Senate Democrats are not likely to take up the appointments until their next regular session, which is in 2023. That would leave Youngkin’s appointees on the board until at least then.
James also expresses skepticism towards the latest picks. “I don’t see that even being remotely possible for them to not be personally biased towards someone particularly if that person comes before them having committed a crime against a fellow police officer or law enforcement,” she said.
Despite these clashes over the parole board, very large bipartisan majorities of Virginia’s legislature agreed earlier this year to adopt a bill, which Youngkin signed into law, that requires more transparency in the board’s proceedings. Its decisions will need to be more thoroughly part of public records. “Previous boards have kind of operated in the shadows and nobody really knew what they were doing a lot of the time,” Dotson told Bolts. “It doesn’t give me any heartburn to think that people should know what my decisions are on this parole board. Whether it will have an impact on how people vote I can’t say that I know the answer to that.”
But proponents of criminal justice reform warn that this could serve to open board members to the sort of backlash Youngkin unleashed in his ads last fall.
Surovell, who voted against the bill, said that making board members’ votes public could have the effect of chilling their ability to make decisions without fear of repercussion. Haywood agrees. “I don’t think individual parole votes should be public,” he told Bolts. “All that will do is make it less likely a parole board member will vote to grant parole, due to fear of retribution.”
Most other efforts to change the process faltered in the past legislative session, which ended in March, though they did highlight competing views of the future of parole in Virginia. The GOP-run House passed a bill that would have made parole grants even more unlikely than they are now, though the Democratic Senate did not take up the bill. Mirayes’s call for a constitutional amendment that would further restrict parole also did not move forward.
Meanwhile, some reform-minded Democrats reintroduced a bill that would repeal the 1995 statute that abolished parole, but the legislation stalled in the Senate. Advocates for sentencing reform also championed a bill known as Second Look, which would have allowed incarcerated people to petition a court for resentencing after ten to 15 years in prison, depending on the circumstances; the bill had bipartisan support, but it recently died in a House subcommittee.
“I thought we were getting closer to repealing the abolition of parole but now it seems we’re going in the other way, a different direction than the rest of the country,” David Bruck, a professor of law at Washington and Lee University and co-author of the “Parole in Virginia 2021” report, told Bolts.
Surovell is also not optimistic about expanding parole. The current political environment that will make “change difficult for the next two or three years,” he says.

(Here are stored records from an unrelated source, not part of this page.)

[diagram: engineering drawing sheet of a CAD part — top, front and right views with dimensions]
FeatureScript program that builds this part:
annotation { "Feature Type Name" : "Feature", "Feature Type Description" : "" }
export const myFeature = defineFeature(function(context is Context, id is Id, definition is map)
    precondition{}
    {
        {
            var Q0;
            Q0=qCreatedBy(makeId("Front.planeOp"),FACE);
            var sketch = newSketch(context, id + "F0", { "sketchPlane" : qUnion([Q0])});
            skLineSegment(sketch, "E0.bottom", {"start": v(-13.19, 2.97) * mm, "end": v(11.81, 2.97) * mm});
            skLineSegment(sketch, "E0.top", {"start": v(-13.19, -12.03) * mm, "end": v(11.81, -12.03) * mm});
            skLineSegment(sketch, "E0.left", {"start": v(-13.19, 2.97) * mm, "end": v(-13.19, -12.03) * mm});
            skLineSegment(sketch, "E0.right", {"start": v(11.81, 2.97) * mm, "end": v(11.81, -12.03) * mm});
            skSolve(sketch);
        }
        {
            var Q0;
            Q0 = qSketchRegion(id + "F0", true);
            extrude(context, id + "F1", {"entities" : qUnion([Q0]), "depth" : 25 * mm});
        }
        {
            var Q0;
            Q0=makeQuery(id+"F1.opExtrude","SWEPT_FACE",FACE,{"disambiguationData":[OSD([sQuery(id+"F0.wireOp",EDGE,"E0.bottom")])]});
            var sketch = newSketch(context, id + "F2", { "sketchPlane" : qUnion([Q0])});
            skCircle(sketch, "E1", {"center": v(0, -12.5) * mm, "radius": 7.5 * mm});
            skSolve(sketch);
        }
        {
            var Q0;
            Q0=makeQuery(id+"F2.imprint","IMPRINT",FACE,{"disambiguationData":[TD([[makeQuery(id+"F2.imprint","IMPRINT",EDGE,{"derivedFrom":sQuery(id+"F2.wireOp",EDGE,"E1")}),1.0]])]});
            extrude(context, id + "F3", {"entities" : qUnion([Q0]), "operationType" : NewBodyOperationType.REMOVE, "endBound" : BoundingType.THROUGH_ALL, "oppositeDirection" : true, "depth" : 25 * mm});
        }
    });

Advocates in Virginia are worried that this will leave thousands of people without recourse for years to come. “People who are going to prison now, the only method of relief they have other than serving 85 percent of their time is seeking relief from the governor,” says Shawn Weneta, a policy strategist for the American Civil Liberties Union of Virginia. Weneta received a pardon from Northam in 2020 after serving 16 years in prison for embezzling $60,000 from his employer, and he has championed reforms ever since.
Jerry L. James was denied clemency by Northam’s office in late 2021. His wife Paulettra James, alongside her Sistas in Reform organization, was one of the chief proponents of the Second Look bill this year. It would have applied to Jerry and given him a chance at an earlier release.
“We need to find better ways of dealing with the problem and not just think that we can lock them up and throw away the keys and forget that they are there,” Paulettra James said.